Go through the entries below and say how many lines contain the string "GoPro"; write only that number.
Top of Data for this task
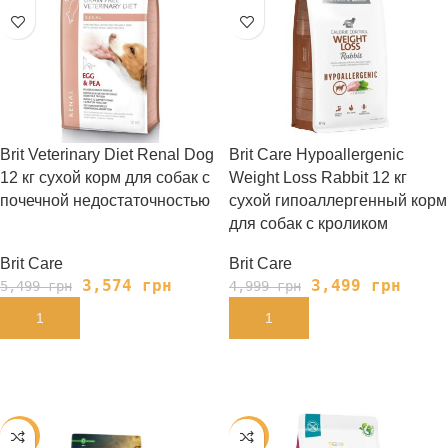
Brit Veterinary Diet Renal Dog
Brit Care Hypoallergenic
12 кг сухой корм для собак с
Weight Loss Rabbit 12 кг
почечной недостаточностью
сухой гипоаллергенный корм
для собак с кроликом
Brit Care
Brit Care
3,574
грн
3,499
грн
5,499
грн
4,999
грн
В КОРЗИНУ
В КОРЗИНУ
-8%
-30%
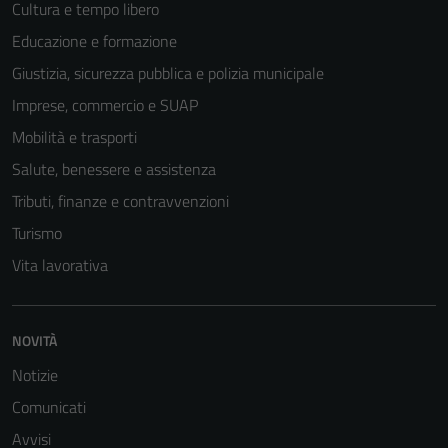
Cultura e tempo libero
Educazione e formazione
Giustizia, sicurezza pubblica e polizia municipale
Imprese, commercio e SUAP
Mobilità e trasporti
Salute, benessere e assistenza
Tributi, finanze e contravvenzioni
Turismo
Vita lavorativa
NOVITÀ
Notizie
Comunicati
Avvisi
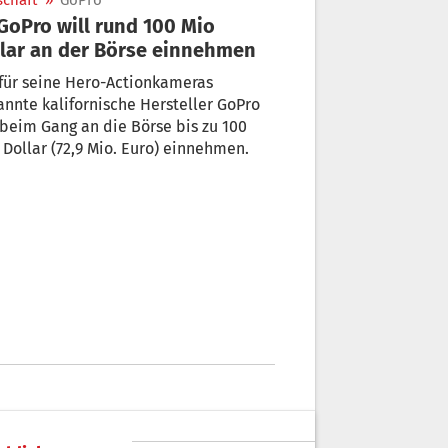
schaft
»
GoPro
lar an der Börse einnehmen
für seine Hero-Actionkameras
nnte kalifornische Hersteller GoPro
 beim Gang an die Börse bis zu 100
 Dollar (72,9 Mio. Euro) einnehmen.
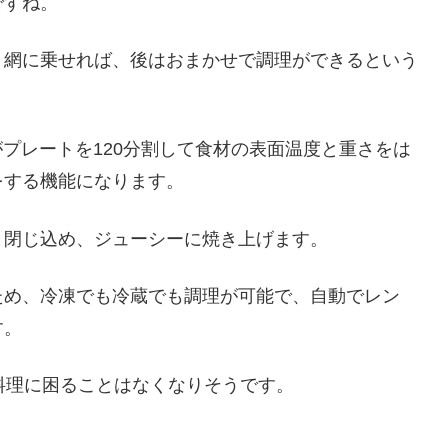
ですね。
き網に乗せれば、後はおまかせで調理ができるという
プレートを120分割して食材の表面温度と重さをは
をする機能になります。
と閉じ込め、ジューシーに焼き上げます。
ため、冷凍でも冷蔵でも調理が可能で、自動でレン
す。
料理に困ることはなくなりそうです。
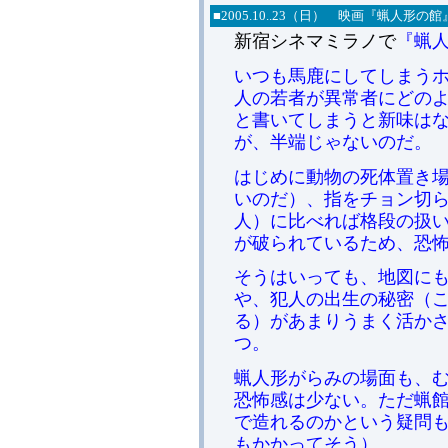
■
2005.
10..23（日） 映画『蝋人形の
新宿シネマミラノで
『蝋人形
いつも馬鹿にしてしまうホ
人の若者が異常者にどの
と書いてしまうと新味は
が、半端じゃないのだ。
はじめに動物の死体置き
いのだ）、指をチョン切ら
人）に比べれば格段の扱
が破られているため、恐
そうはいっても、地図に
や、犯人の出生の秘密（
る）があまりうまく活か
つ。
蝋人形がらみの場面も、
恐怖感は少ない。ただ蝋
で造れるのかという疑問
もかかってそう）。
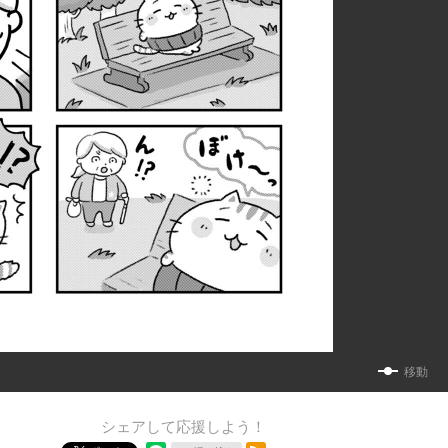
移動
シェアして応援しよう！
RSSフィード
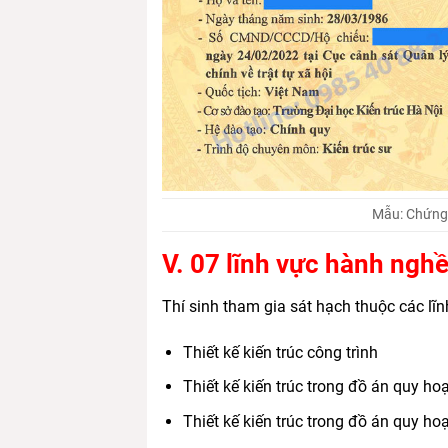
Mẫu: Chứng 
V. 07 lĩnh vực hành nghề
Thí sinh tham gia sát hạch thuộc các lĩn
Thiết kế kiến trúc công trình
Thiết kế kiến trúc trong đồ án quy ho
Thiết kế kiến trúc trong đồ án quy h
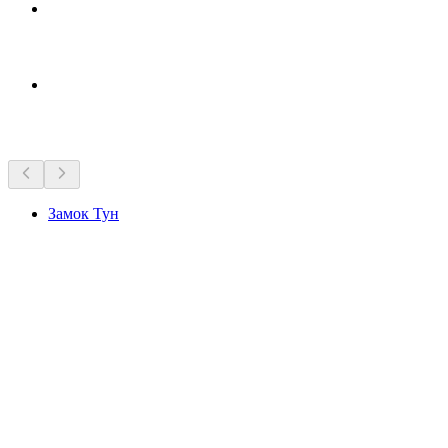
Достопримечательности рядом
Замок Тун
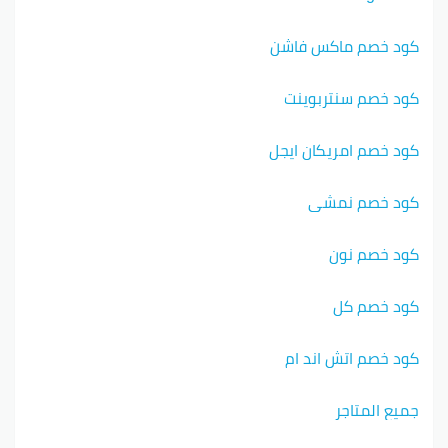
كود خصم ماكس فاشن
كود خصم سنتربوينت
كود خصم امريكان ايجل
كود خصم نمشي
كود خصم نون
كود خصم كل
كود خصم اتش اند ام
جميع المتاجر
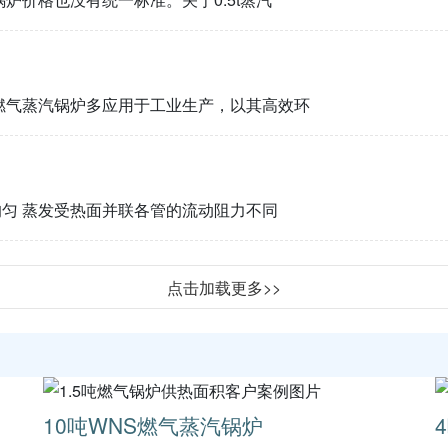
燃气蒸汽锅炉多应用于工业生产，以其高效环
均匀 蒸发受热面并联各管的流动阻力不同
点击加载更多>>
10吨WNS燃气蒸汽锅炉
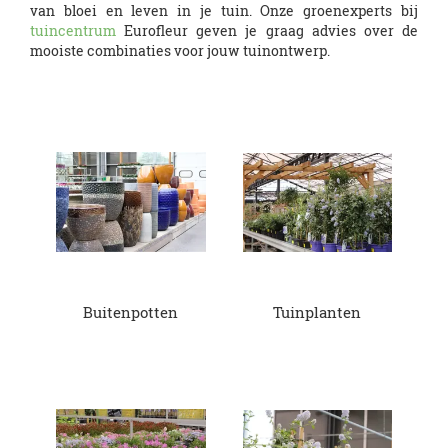
van bloei en leven in je tuin. Onze groenexperts bij
tuincentrum
Eurofleur geven je graag advies over de
mooiste combinaties voor jouw tuinontwerp.
Buitenpotten
Tuinplanten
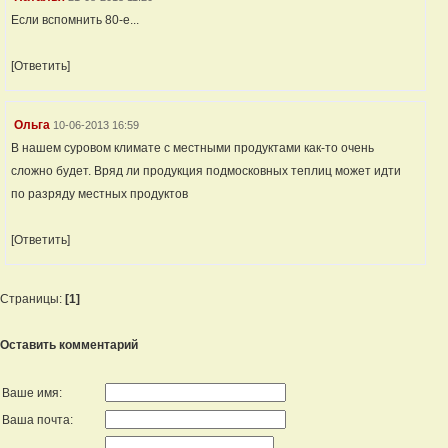
Если вспомнить 80-е...
[Ответить]
Ольга
10-06-2013 16:59
В нашем суровом климате с местными продуктами как-то очень
сложно будет. Вряд ли продукция подмосковных теплиц может идти
по разряду местных продуктов
[Ответить]
Страницы:
[1]
Оставить комментарий
Ваше имя:
Ваша почта:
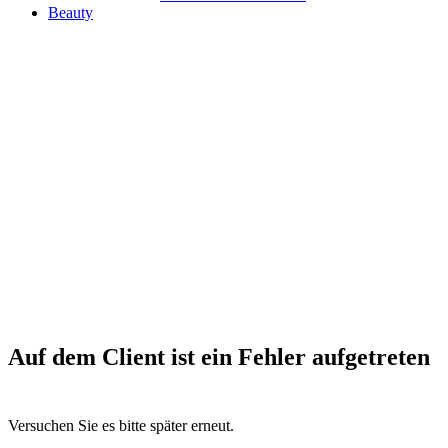
Beauty
Auf dem Client ist ein Fehler aufgetreten
Versuchen Sie es bitte später erneut.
Bottom of Data for this task
§ **Written answer**: 2